6. L'arrêt en déduit que, dans ces conditions, la responsabilité de la SNCF et de M. [N] dans l'accident peut être fixée, dans leurs rapports réciproques, à 50 % chacun.
7. En l'état de ces constatations et énonciations, la cour d'appel, qui a fait ressortir la gravité des fautes respectives des coresponsables du dommage, a légalement justifié sa décision.
PAR CES MOTIFS, la Cour :
REJETTE le pourvoi ;
Condamne les sociétés MMA Iard et MMA Iard assurances mutuelles aux dépens ;
En application de l'article 700 du code de procédure civile, rejette les demandes ;
Ainsi fait et jugé par la Cour de cassation, deuxième chambre civile, et prononcé par le président en son audience publique du trente et un août deux mille vingt-deux.

EXERCICE:
Recopiez le passage de l'arrêt qui commence par « 7. En l'état » et se poursuit jusqu'à « deux mille vingt-deux. ». Les lignes qui suivent sont sans rapport avec l'arrêt.

DONNÉES FOURNIES:
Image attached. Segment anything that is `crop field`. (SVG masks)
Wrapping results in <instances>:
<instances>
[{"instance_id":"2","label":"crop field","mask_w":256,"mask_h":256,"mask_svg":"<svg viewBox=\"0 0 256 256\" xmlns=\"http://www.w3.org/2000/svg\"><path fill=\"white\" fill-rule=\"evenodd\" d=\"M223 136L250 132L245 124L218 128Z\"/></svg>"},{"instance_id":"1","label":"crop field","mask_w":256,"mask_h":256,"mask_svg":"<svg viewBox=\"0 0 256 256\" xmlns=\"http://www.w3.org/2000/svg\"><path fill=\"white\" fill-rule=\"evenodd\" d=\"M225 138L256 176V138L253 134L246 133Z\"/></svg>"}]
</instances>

RÉSULTAT ATTENDU:
7. En l'état de ces constatations et énonciations, la cour d'appel, qui a fait ressortir la gravité des fautes respectives des coresponsables du dommage, a légalement justifié sa décision.
PAR CES MOTIFS, la Cour :
REJETTE le pourvoi ;
Condamne les sociétés MMA Iard et MMA Iard assurances mutuelles aux dépens ;
En application de l'article 700 du code de procédure civile, rejette les demandes ;
Ainsi fait et jugé par la Cour de cassation, deuxième chambre civile, et prononcé par le président en son audience publique du trente et un août deux mille vingt-deux.